Holtz-Eakin addresses dysfunctions in the existing healthcare delivery system; provides solutions to expanding access to affordable private health insurance in an incremental and fiscally responsible manner; and shows how improving market-based options will lead to better consumer access to information on healthcare quality. He argues that the only way to fix our broken healthcare system is through reforms that incentivize competition and pay for quality care.

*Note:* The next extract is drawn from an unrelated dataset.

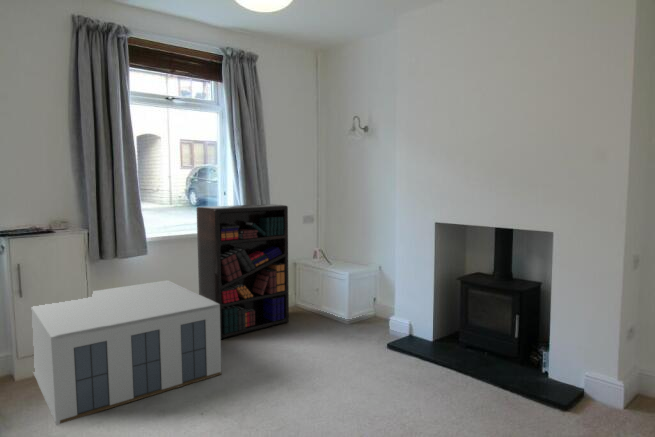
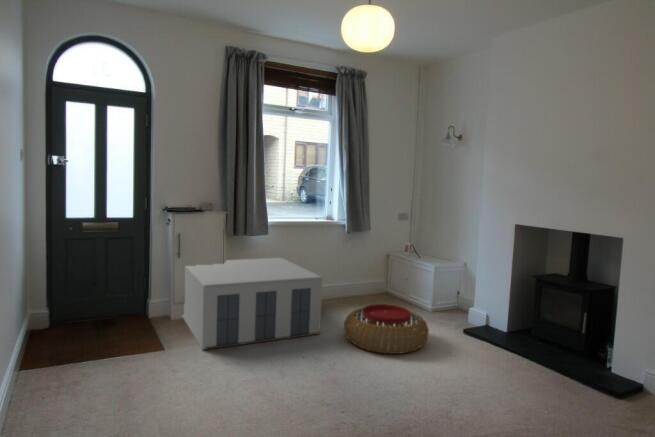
bookshelf: present [197,204,289,339] -> none [303,200,383,310]
pouf: none [250,327,352,391] -> present [344,304,429,354]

Principle 1: It's about value. Any reform that does not address low-value care and cost growth will fail. Reforms consisting of a mandate to purchase insurance, in the absence of changes to the growth in health-care spending, would become increasingly expensive.
Anticipated reforms:
- Medicare and Medicaid payment reforms
- reduce payment for readmissions and other low-quality care
- reduce the subsidy in Medicare for high-income individuals
- medical malpractice reform
- Development of a pathway for follow-on biologics.
Principle 2: A rising tide of quality insurance. The focus on covering the uninsured should be on a process that leads to increasing insurance. This is very different from an immediate move to universal coverage or other massive expansion. State-based approaches are the recommended vehicle for finding the best way to cover the uninsured.
Principle 3: Private money, private insurance. Increasing coverage does not mean larger government programs. Instead, it should mean better and broader private health insurance for the U.S. population. Accordingly, there should be a firewall that does not permit new taxes or other private resources (fees, costs of complying with mandates, etc.) to be devoted to a "tax and spend" government-centric health-care reform.